Severe weather events are creating more ways for water to find its way into homes, and that's where coverage could possibly get a little more tricky
To help with this, some information mill starting to offer a comprehensive water package that would include overland flooding, sewer backup, burst pipes and more, according to Karageorgos. Homeowners just need to check around.
Meanwhile, condo owners, like property owners, also need to consider both their unit and the contents of their dwelling. As Yuen found out, certain items will be taught in building's insurance yet others by home insurance.
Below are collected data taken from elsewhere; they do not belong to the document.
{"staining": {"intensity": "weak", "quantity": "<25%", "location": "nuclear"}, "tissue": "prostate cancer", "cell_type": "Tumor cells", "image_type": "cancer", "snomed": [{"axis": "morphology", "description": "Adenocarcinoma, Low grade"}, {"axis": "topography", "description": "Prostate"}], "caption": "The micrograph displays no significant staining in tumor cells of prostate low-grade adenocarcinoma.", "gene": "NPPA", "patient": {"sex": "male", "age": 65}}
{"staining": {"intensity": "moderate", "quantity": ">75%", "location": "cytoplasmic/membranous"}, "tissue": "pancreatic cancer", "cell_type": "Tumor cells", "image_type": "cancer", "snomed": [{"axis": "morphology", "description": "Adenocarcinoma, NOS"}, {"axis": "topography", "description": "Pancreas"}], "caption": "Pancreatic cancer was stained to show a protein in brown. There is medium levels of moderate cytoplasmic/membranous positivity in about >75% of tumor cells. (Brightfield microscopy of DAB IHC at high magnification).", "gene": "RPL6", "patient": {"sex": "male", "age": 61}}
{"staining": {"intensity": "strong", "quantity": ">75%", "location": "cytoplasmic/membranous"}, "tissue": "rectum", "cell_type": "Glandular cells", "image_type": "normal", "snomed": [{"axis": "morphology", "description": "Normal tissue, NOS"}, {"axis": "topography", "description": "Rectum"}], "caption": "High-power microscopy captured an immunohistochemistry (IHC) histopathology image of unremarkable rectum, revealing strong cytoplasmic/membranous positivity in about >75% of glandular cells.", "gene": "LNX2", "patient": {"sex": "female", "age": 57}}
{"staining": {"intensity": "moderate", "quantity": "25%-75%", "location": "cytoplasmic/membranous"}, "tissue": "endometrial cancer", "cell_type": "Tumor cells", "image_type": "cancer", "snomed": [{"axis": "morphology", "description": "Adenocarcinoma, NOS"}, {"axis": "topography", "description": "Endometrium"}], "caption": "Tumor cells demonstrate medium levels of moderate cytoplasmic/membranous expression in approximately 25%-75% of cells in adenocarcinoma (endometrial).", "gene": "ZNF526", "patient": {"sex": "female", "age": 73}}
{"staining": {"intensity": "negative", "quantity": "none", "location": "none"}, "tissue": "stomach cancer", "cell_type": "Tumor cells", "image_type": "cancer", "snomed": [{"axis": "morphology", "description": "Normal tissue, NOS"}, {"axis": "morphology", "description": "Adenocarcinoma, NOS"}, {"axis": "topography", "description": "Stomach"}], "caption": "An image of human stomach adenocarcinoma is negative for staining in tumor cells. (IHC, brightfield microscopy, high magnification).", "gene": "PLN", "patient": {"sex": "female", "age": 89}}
For tenants renting a condo, owners is going to be responsible for the unit itself but tenants still need to get content insurance for his or her belongings. Another aspect to bear in mind for both the owner and renter is liability in case you're found accountable for damaging another person's property.
“If the unit in which the water leak occurred is a result of the negligence of the unit owner simply because they left the bath running, took an appointment and then flooded their unit in addition to a few below them, they might be held responsible for that additional damage,” says Karageorgos.
“The liability part of your home insurance plan would shell out if you're available at fault within an event like this.”
Most companies that sell property insurance will package the insurance, whether for property owners or tenants, he adds. Some insurance providers will even label them as condo insurance policies, which could include items like property, liability, content and upgrades all in one.
If the girl above Yuen had proper insurance when she forgot to show off her tap prior to leaving her home, a lot of hassle could have been eliminated. Instead, it had been a weeks-long process for everyone involved and she or he had to foot the balance or face law suit.
After his experience, Yuen said insurance should be mandatory in building bylaws and it is something he's raised with his condo board. He recommends everyone check their bylaws to determine what's covered.
“Some people, from things i understand, may even possess the wrong insurance,” he added. “In this case, my neighbour thought she had insurance but she actually had mortgage insurance instead of property insurance.”
A seemingly small but costly mistake.